IBC 2010: Omneon and Harmonic Mark Pending Union With Separate Product Debuts

The ink hasn’t fully dried on Harmonic’s acquisition of Omneon, but that didn’t stop the two companies, soon to be one under the Harmonic banner, from getting together at IBC to celebrate their impending union and lay out a blueprint from the future. Harmonic President/CEO Patrick Harshman says the two companies together will be able to better keep up with an “astounding” pace of change in the way consumers are consuming and distributors are distributing video content.

“There are threats, but it is also an exciting opportunity,” he says. “Together with Omneon, we will have a portfolio that can simplify asset management and optimize video quality, not just for live broadcasts but also for on-demand workflows and multiscreen services.”

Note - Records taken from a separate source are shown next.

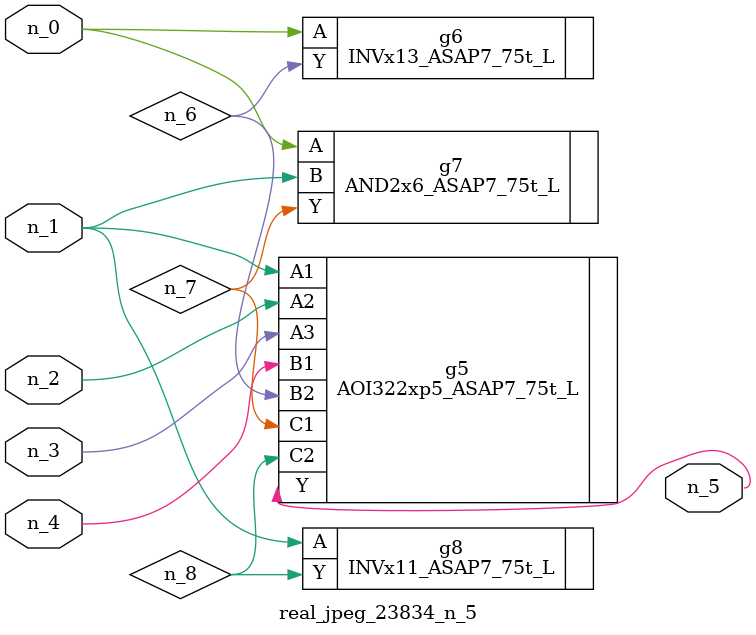
<source format=v>
module real_jpeg_23834_n_5 (n_4, n_0, n_1, n_2, n_3, n_5);

input n_4;
input n_0;
input n_1;
input n_2;
input n_3;

output n_5;

wire n_8;
wire n_6;
wire n_7;

INVx13_ASAP7_75t_L g6 ( 
.A(n_0),
.Y(n_6)
);

AND2x6_ASAP7_75t_L g7 ( 
.A(n_0),
.B(n_1),
.Y(n_7)
);

AOI322xp5_ASAP7_75t_L g5 ( 
.A1(n_1),
.A2(n_2),
.A3(n_3),
.B1(n_4),
.B2(n_6),
.C1(n_7),
.C2(n_8),
.Y(n_5)
);

INVx11_ASAP7_75t_L g8 ( 
.A(n_1),
.Y(n_8)
);


endmodule
</source>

Omneon CEO Suresh Vasudevan says that, until the completion of the deal, it will be business as usual, with the server manufacturer building on market momentum that has seen revenues for jump from $31 million in 2004 to $105 million in 2009. Despite that successful five-year revenue growth, he says, Omneon executives were concerned with future growth since the industry seems poised to transform into one where consumers can watch video on any device anywhere. That concern led to discussions and, ultimately, a deal with Harmonic, a company squarely focused on the distribution and transcoding market.

“Together,” Vasudevan says, “we can ingest, store, transcode, and deliver content.”

While waiting for those opportunities to develop, each company hit the IBC floor with new-product announcements. One is a new version of Omneon’s ProXchange that has support for Apple ProRes 422.

“That is important, as many of our customers are working with Apple Final Cut Pro,” says Geoff Stedman, SVP of marketing and business development at Omneon. “Now content can be easily converted to the format.”

Other enhancements capitalize on developments from third-party companies. For example, new integration with closed-captioning technologies from Starfish and Softel allow closed captions to be converted to metadata.

“The caption information is now indexed so that users can search for video via closed-caption phrase,” says Stedman.

And XenData allows content to move from tapes to the Omneon Media Application Server while ensuring that users of the MAS can easily find and manage the content, even if it is in a tape library.

David Price, VP of business development and marketing communications for Harmonic, says his company’s stand features functionality enhancements that add value to existing products. For example, the Electra 8000 broadcast encoders introduced 18 months ago now handle more than 10,000 channels around the world.

“By increasing the density of the system, operation expenses are reduced,” he says, “and our customers say that just lowering the electricity bill has been enough to pay for the products.”

Price also says that the ProStream 1000 with ACE is the first high-density HD/SD broadcast transcoder to complete Microsoft Mediaroom compliance testing and it now supports HD and SD, MPEG-2 and MPEG-4 AVC (h.264) video and audio transcoding of up to 20 HD or 80 SD channels in a compact, power-efficient 1RU chassis. Mediaroom is Microsoft’s set-top–box middleware system that has found believers among telco video providers like AT&T for on-demand and other services.